[Collected data]
⁂

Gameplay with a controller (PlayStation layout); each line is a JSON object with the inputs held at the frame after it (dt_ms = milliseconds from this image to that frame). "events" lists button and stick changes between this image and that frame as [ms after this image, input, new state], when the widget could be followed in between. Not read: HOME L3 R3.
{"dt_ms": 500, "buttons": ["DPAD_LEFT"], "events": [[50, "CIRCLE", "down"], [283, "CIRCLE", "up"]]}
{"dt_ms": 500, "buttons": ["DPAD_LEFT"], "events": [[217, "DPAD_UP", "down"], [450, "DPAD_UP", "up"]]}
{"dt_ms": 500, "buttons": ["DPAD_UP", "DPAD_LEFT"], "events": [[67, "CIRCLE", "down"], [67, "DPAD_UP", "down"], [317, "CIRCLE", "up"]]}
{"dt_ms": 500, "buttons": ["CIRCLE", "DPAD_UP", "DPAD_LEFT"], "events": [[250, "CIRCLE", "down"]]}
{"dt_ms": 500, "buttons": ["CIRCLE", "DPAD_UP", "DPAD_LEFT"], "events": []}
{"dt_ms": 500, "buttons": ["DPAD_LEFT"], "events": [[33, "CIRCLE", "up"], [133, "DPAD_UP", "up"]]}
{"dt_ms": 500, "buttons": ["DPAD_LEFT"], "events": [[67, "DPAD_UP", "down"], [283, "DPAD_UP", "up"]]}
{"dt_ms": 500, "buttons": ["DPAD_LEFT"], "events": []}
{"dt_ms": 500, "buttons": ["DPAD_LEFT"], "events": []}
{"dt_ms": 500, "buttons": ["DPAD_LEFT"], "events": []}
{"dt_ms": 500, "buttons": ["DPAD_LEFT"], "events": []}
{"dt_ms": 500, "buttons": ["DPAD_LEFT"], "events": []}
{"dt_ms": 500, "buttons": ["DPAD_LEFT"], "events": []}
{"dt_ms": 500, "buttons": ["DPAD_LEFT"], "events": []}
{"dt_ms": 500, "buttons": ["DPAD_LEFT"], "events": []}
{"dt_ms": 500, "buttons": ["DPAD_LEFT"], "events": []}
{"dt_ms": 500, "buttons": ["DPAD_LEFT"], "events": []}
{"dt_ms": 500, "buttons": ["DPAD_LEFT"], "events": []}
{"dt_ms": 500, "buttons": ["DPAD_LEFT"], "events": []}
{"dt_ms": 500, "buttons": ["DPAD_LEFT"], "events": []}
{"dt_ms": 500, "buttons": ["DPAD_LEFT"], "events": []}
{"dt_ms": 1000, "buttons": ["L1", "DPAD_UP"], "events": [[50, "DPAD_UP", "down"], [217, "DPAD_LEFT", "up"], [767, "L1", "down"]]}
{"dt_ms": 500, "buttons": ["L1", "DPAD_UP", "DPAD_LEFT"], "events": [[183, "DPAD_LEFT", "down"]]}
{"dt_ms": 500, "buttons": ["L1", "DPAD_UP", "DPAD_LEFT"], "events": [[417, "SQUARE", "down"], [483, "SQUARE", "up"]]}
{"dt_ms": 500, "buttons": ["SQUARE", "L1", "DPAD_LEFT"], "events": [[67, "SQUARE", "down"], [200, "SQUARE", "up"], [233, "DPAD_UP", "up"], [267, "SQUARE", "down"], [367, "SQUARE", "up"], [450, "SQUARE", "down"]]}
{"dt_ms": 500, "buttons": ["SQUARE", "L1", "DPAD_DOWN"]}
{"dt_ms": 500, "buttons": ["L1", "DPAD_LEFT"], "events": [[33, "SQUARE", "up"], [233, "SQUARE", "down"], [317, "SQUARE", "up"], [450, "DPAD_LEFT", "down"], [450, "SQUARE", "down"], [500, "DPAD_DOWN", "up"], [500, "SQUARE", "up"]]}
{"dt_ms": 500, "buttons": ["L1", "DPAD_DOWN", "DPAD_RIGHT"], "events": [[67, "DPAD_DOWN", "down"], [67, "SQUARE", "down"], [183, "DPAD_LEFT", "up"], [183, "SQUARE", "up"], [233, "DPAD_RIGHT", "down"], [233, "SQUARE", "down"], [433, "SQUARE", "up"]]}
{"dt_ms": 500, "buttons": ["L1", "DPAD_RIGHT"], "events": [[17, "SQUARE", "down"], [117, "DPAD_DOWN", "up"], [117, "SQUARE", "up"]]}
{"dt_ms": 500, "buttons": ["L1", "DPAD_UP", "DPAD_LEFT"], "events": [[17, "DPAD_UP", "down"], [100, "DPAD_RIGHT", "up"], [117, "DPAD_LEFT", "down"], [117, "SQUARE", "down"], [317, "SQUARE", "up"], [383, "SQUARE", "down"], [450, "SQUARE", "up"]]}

⁂

**Description of the task:** Once you have read the records, repeat them all exactly.

**Answer box:**
Gameplay with a controller (PlayStation layout); each line is a JSON object with the inputs held at the frame after it (dt_ms = milliseconds from this image to that frame). "events" lists button and stick changes between this image and that frame as [ms after this image, input, new state], when the widget could be followed in between. Not read: HOME L3 R3.
{"dt_ms": 500, "buttons": ["DPAD_LEFT"], "events": [[50, "CIRCLE", "down"], [283, "CIRCLE", "up"]]}
{"dt_ms": 500, "buttons": ["DPAD_LEFT"], "events": [[217, "DPAD_UP", "down"], [450, "DPAD_UP", "up"]]}
{"dt_ms": 500, "buttons": ["DPAD_UP", "DPAD_LEFT"], "events": [[67, "CIRCLE", "down"], [67, "DPAD_UP", "down"], [317, "CIRCLE", "up"]]}
{"dt_ms": 500, "buttons": ["CIRCLE", "DPAD_UP", "DPAD_LEFT"], "events": [[250, "CIRCLE", "down"]]}
{"dt_ms": 500, "buttons": ["CIRCLE", "DPAD_UP", "DPAD_LEFT"], "events": []}
{"dt_ms": 500, "buttons": ["DPAD_LEFT"], "events": [[33, "CIRCLE", "up"], [133, "DPAD_UP", "up"]]}
{"dt_ms": 500, "buttons": ["DPAD_LEFT"], "events": [[67, "DPAD_UP", "down"], [283, "DPAD_UP", "up"]]}
{"dt_ms": 500, "buttons": ["DPAD_LEFT"], "events": []}
{"dt_ms": 500, "buttons": ["DPAD_LEFT"], "events": []}
{"dt_ms": 500, "buttons": ["DPAD_LEFT"], "events": []}
{"dt_ms": 500, "buttons": ["DPAD_LEFT"], "events": []}
{"dt_ms": 500, "buttons": ["DPAD_LEFT"], "events": []}
{"dt_ms": 500, "buttons": ["DPAD_LEFT"], "events": []}
{"dt_ms": 500, "buttons": ["DPAD_LEFT"], "events": []}
{"dt_ms": 500, "buttons": ["DPAD_LEFT"], "events": []}
{"dt_ms": 500, "buttons": ["DPAD_LEFT"], "events": []}
{"dt_ms": 500, "buttons": ["DPAD_LEFT"], "events": []}
{"dt_ms": 500, "buttons": ["DPAD_LEFT"], "events": []}
{"dt_ms": 500, "buttons": ["DPAD_LEFT"], "events": []}
{"dt_ms": 500, "buttons": ["DPAD_LEFT"], "events": []}
{"dt_ms": 500, "buttons": ["DPAD_LEFT"], "events": []}
{"dt_ms": 1000, "buttons": ["L1", "DPAD_UP"], "events": [[50, "DPAD_UP", "down"], [217, "DPAD_LEFT", "up"], [767, "L1", "down"]]}
{"dt_ms": 500, "buttons": ["L1", "DPAD_UP", "DPAD_LEFT"], "events": [[183, "DPAD_LEFT", "down"]]}
{"dt_ms": 500, "buttons": ["L1", "DPAD_UP", "DPAD_LEFT"], "events": [[417, "SQUARE", "down"], [483, "SQUARE", "up"]]}
{"dt_ms": 500, "buttons": ["SQUARE", "L1", "DPAD_LEFT"], "events": [[67, "SQUARE", "down"], [200, "SQUARE", "up"], [233, "DPAD_UP", "up"], [267, "SQUARE", "down"], [367, "SQUARE", "up"], [450, "SQUARE", "down"]]}
{"dt_ms": 500, "buttons": ["SQUARE", "L1", "DPAD_DOWN"]}
{"dt_ms": 500, "buttons": ["L1", "DPAD_LEFT"], "events": [[33, "SQUARE", "up"], [233, "SQUARE", "down"], [317, "SQUARE", "up"], [450, "DPAD_LEFT", "down"], [450, "SQUARE", "down"], [500, "DPAD_DOWN", "up"], [500, "SQUARE", "up"]]}
{"dt_ms": 500, "buttons": ["L1", "DPAD_DOWN", "DPAD_RIGHT"], "events": [[67, "DPAD_DOWN", "down"], [67, "SQUARE", "down"], [183, "DPAD_LEFT", "up"], [183, "SQUARE", "up"], [233, "DPAD_RIGHT", "down"], [233, "SQUARE", "down"], [433, "SQUARE", "up"]]}
{"dt_ms": 500, "buttons": ["L1", "DPAD_RIGHT"], "events": [[17, "SQUARE", "down"], [117, "DPAD_DOWN", "up"], [117, "SQUARE", "up"]]}
{"dt_ms": 500, "buttons": ["L1", "DPAD_UP", "DPAD_LEFT"], "events": [[17, "DPAD_UP", "down"], [100, "DPAD_RIGHT", "up"], [117, "DPAD_LEFT", "down"], [117, "SQUARE", "down"], [317, "SQUARE", "up"], [383, "SQUARE", "down"], [450, "SQUARE", "up"]]}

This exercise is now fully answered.